Sozialdemokraten müssen keine große Versuchung verspüren, in Streitigkeiten zwischen Russland und der Ukraine Partei zu ergreifen. In beiden Ländern konzentriert sich der Reichtum in den Händen wohlhabender Kapitalisten, die als „Oligarchen“ bekannt sind, denen die Massenmedien gehören und die politischen Parteien kontrollieren. (Ein Unterschied besteht darin, dass Russland unter Putin im Gegensatz zur Ukraine einen Staat erworben hat, der stark genug ist, um die Rivalität und die politische Macht der Oligarchen einzuschränken.) Die Korruption ist in beiden Ländern nach wie vor weit verbreitet, trotz der größten Bemühungen von Maidan- und Anti-Maidan-Aktivisten. Menschen- und demokratische Rechte existieren auf dem Papier, aber versuchen Sie einfach, sie auszuüben, und Sie werden sich der Gnade nationalistischer Bürgerwehren und paranoider Sicherheitsbehörden ausliefern. Auf beiden Seiten engagieren sich faschistische Gruppen aktiv. Die antinationalistische Linke wird durch die tiefen ethnischen und religiösen Spaltungen und die anhaltende Assoziation von „Sozialismus“ und „Kommunismus“ mit der sowjetischen Vergangenheit geschwächt. 

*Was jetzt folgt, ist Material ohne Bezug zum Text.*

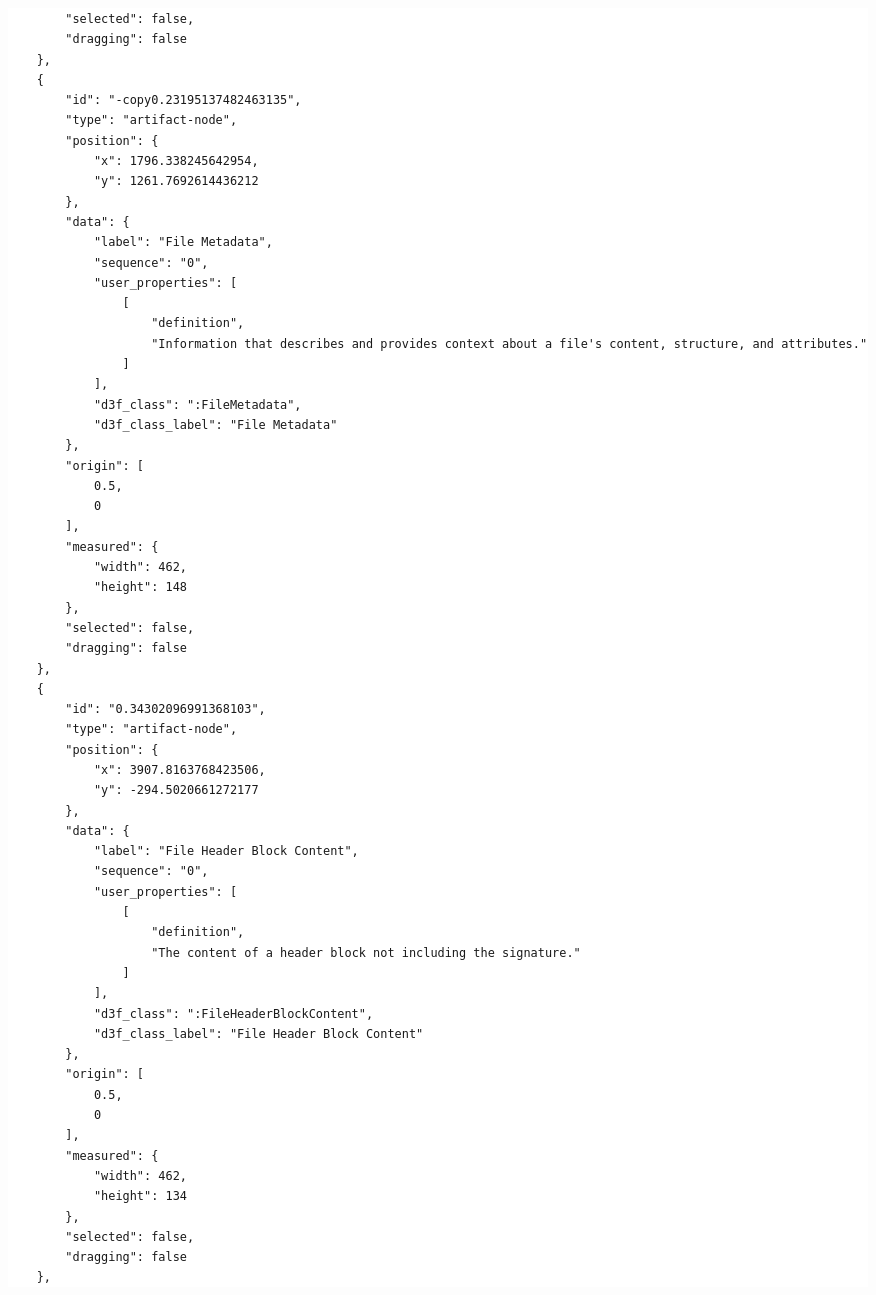             "selected": false,
            "dragging": false
        },
        {
            "id": "-copy0.23195137482463135",
            "type": "artifact-node",
            "position": {
                "x": 1796.338245642954,
                "y": 1261.7692614436212
            },
            "data": {
                "label": "File Metadata",
                "sequence": "0",
                "user_properties": [
                    [
                        "definition",
                        "Information that describes and provides context about a file's content, structure, and attributes."
                    ]
                ],
                "d3f_class": ":FileMetadata",
                "d3f_class_label": "File Metadata"
            },
            "origin": [
                0.5,
                0
            ],
            "measured": {
                "width": 462,
                "height": 148
            },
            "selected": false,
            "dragging": false
        },
        {
            "id": "0.34302096991368103",
            "type": "artifact-node",
            "position": {
                "x": 3907.8163768423506,
                "y": -294.5020661272177
            },
            "data": {
                "label": "File Header Block Content",
                "sequence": "0",
                "user_properties": [
                    [
                        "definition",
                        "The content of a header block not including the signature."
                    ]
                ],
                "d3f_class": ":FileHeaderBlockContent",
                "d3f_class_label": "File Header Block Content"
            },
            "origin": [
                0.5,
                0
            ],
            "measured": {
                "width": 462,
                "height": 134
            },
            "selected": false,
            "dragging": false
        },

Wie immer fordern wir unsere Kolleginnen und Kollegen in Russland und der Ukraine zum Nachdenken auf. Wo liegen ihre wahren Interessen? Mit „ihren“ Oligarchen und Politikern? Mit den Oligarchen und Politikern auf der anderen Seite? Oder miteinander?

Notizen

[1] Für eine ausführlichere Analyse siehe meine: 'Ukraine: Volksaufstand oder faschistischer Staatsstreich?' 

http://stephenshenfield.net/themes/international-relations/164-ukraine-popular-uprising-or-fascist-coup

[2] Für einen detaillierten Bericht darüber, wie dies geschah, siehe Andrew Cockburn, Die Beute des Krieges: Macht, Profit und die amerikanische Kriegsmaschinerie (Verso, 2021), Kapitel 6.

Foto des Autors
Ich bin in Muswell Hill im Norden Londons aufgewachsen und trat mit 16 Jahren der Socialist Party of Great Britain bei. Nach meinem Studium der Mathematik und Statistik arbeitete ich in den 1970er Jahren als Regierungsstatistiker, bevor ich an der Universität Birmingham Sowjetwissenschaften studierte. Ich war in der nuklearen Abrüstungsbewegung aktiv. 1989 zog ich mit meiner Familie nach Providence, Rhode Island, USA, um eine Stelle an der Fakultät der Brown University anzunehmen, wo ich Internationale Beziehungen lehrte. Nachdem ich Brown im Jahr 2000 verlassen hatte, arbeitete ich hauptsächlich als Übersetzerin aus dem Russischen. Ich trat der World Socialist Movement etwa 2005 wieder bei und bin derzeit Generalsekretär der World Socialist Party of the United States. Ich habe zwei Bücher geschrieben: The Nuclear Predicament: Explorations in Soviet Ideology (Routledge, 1987) und Russian Fascism: Traditions, Tendencies, Movements (ME Sharpe, 2001) und weitere Artikel, Abhandlungen und Buchkapitel, an die ich mich erinnern möchte.